Go with me, if you will, for a short journey across the North Sea. The latitude is even farther north than the Netherlands. The craggy form of Scotland rises out of the sea several hundred miles to the north and west of the Friesian Islands. Here, on this granitic uplift, the climate is even harsher, as Scotland often finds itself weaned from the Gulf Stream flow that is the radiator heating most of Western Europe and England. Winds reverse here to northerly, and have created an often forlorn, unforested landscape not unlike the tundra of the far North.
This is the ancient home of those hardy breeds of beef cattle, descendants of wild Aurochs, the native cows of the European continent: Angus, Hereford, and Galloway. Elements of all those thick-haired breeds comprise our herd here on Alderspring, and thrive, stoically standing impervious to even a January blizzard. We’ve had to search for beef genetics within those breeds that are the thriving-type lineages, but for the most part, I believe we have found them.
Putting them in a barn or confinement would be wrong, because they are true free rangers. Our summer cattle wander over 100s of miles of high mountain country. Even in the winter, they range on big pastures at will. When I must put an individual into the barn to give care (perhaps for a wound) they are visibly stressed in the skyless shelter.
They are not pets. They are domesticated wild animals, with their instincts intact. Even on days when I think they will seek some shelter in the brush, they don’t, instead preferring to stay out on big pasture, grazing the summer aftermath we do not harvest but leave for winter stockpile grazing, or nibbling at the hay we give them to diversify their diet. They are hairy, warm, fat, and it seems, content.
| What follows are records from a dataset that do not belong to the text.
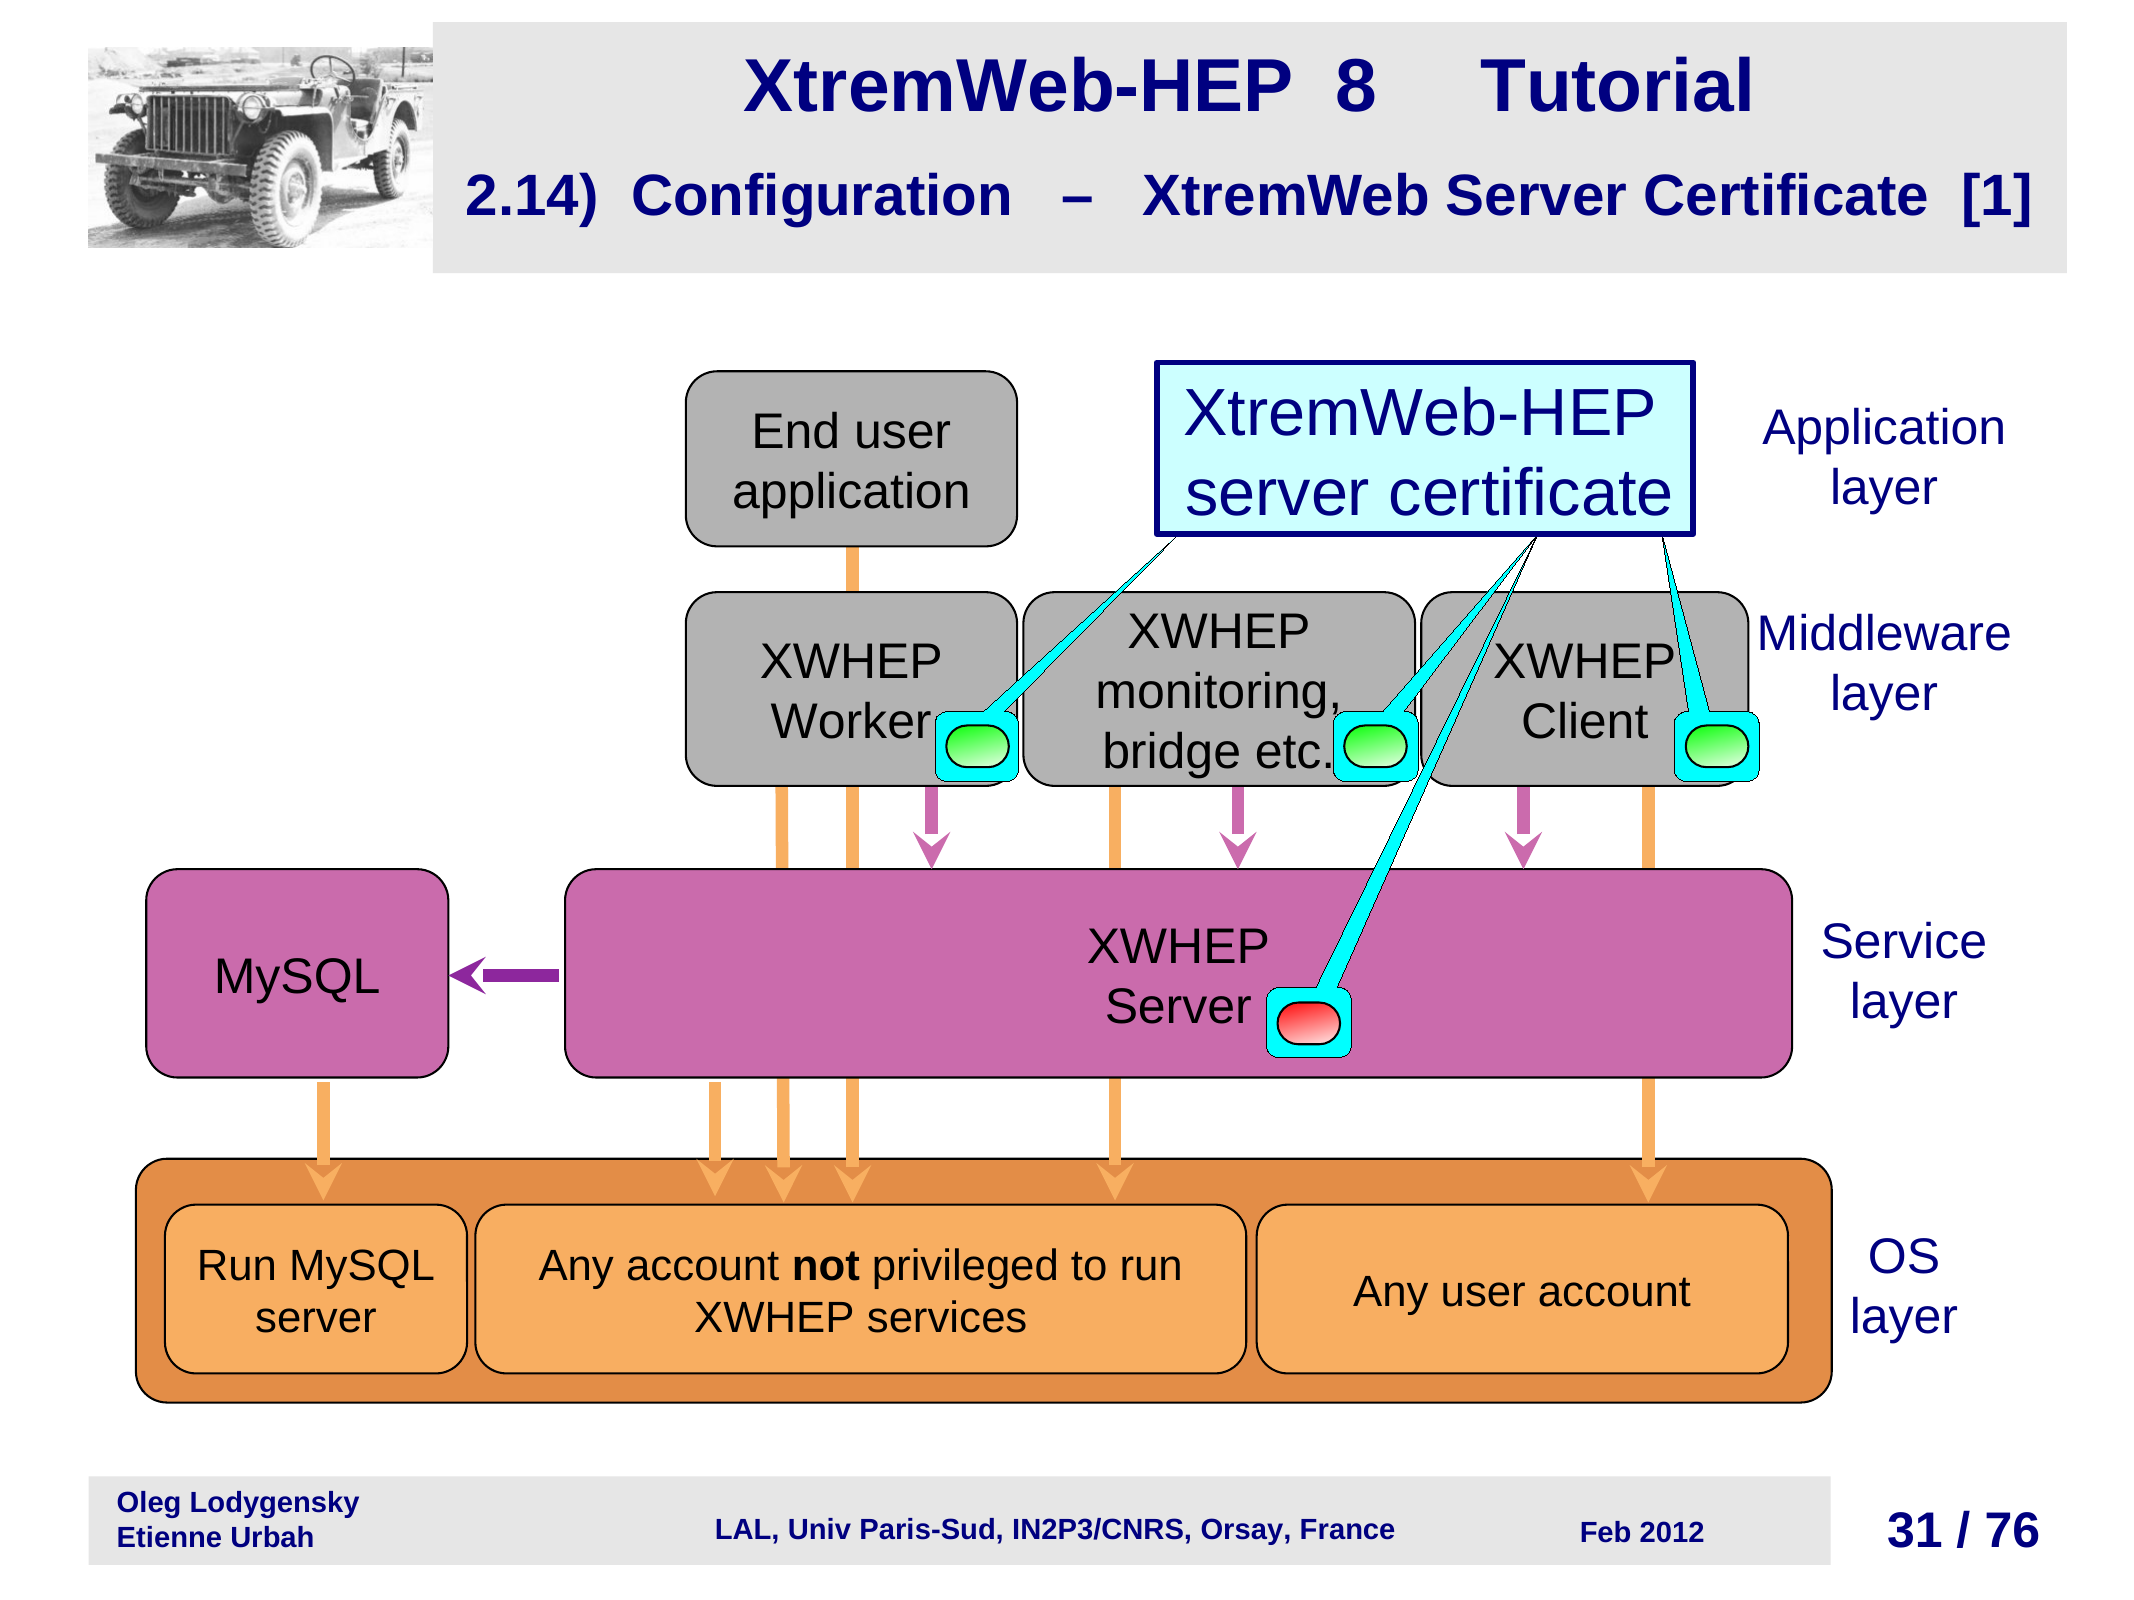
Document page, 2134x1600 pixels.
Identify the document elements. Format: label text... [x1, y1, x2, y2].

text_box XWHEP monitoring, bridge etc. [1023, 592, 1416, 786]
text_box End user application [685, 371, 1018, 547]
text_box [1661, 534, 1760, 782]
text_box XWHEP Client [1678, 592, 1749, 711]
text_box [935, 536, 1177, 782]
text_box XWHEP Client [1431, 592, 1733, 786]
title 2.14) Configuration – XtremWeb Server Certificate [1] [442, 118, 2067, 266]
text_box MySQL [146, 869, 449, 1078]
text_box Middleware layer [1739, 600, 2038, 732]
text_box Any account not privileged to run XWHEP services [475, 1204, 1247, 1374]
text_box OS layer [1840, 1223, 1968, 1344]
text_box XWHEP Client [1421, 592, 1508, 766]
text_box [1266, 534, 1538, 1058]
text_box XWHEP Server [565, 869, 1793, 1078]
text_box Application layer [1731, 394, 2038, 526]
text_box XWHEP Worker [685, 592, 1018, 786]
text_box Any user account [1256, 1204, 1789, 1374]
text_box [135, 1158, 1832, 1403]
text_box XWHEP monitoring, bridge etc. [1023, 592, 1113, 674]
picture [88, 47, 433, 248]
text_box XWHEP Client [1421, 592, 1486, 666]
text_box [697, 1158, 733, 1172]
text_box Run MySQL server [164, 1204, 468, 1374]
text_box Service layer [1811, 908, 1997, 1029]
text_box XtremWeb-HEP server certificate [1156, 362, 1694, 534]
I’ll always remember a Vermont winter when I was 12, and visiting and working part-time on a dairy over the winter holiday. It was a brutally cold New England winter, and the Holsteins were inside. Pnuemonia tore its way through the herd, killing many and ruining the milk of others. A dairy disaster. A confinement conundrum; humankind had constructed a cow through breeding and management that could not handle outside weather, yet was susceptible to the indoor concentration of airborne pathogens.
Now, more advanced antibiotics, vaccines and ventilation have reduced the threat of pneumonia, and year round confinement dairying has become the norm instead of the exception. I know of several dairies that have in excess of 40,000 cows inside, year round for the sake of a controlled environment and convenience.
Beef cattle are rapidly going the same way, although their “indoors” is confinement feeding operations in dry climate areas like in Kansas, Arizona and Texas. It’s a paradigm of efficiency and production, but not necessarily one of sustainability and resiliency.
We’ll keep taking the hardy, ancient bloodline beeves that still prefer the outdoors. We believe that their traveling nature, free choice of forage and resolute wellness, unaided by antibiotics or other chemical amendments, makes the best wild protein that money can buy.
And it is a boon for the beeves health as well. Their wellness, based on fitness and free choice nutrition from wild and nutrition-dense plants is in complete juxtaposition to their often obese couch potato feedlot and confinement bovine relatives who live medicated lives in shelters or in warmer climes (many of these are ironically still termed “grass fed”). We’ve never had an animal lose condition or weight from exposure during adverse weather conditions. They simply go to a place on the ranch where they are safe, and out of the wind. Knowing that, we sleep in peace. They have what it takes.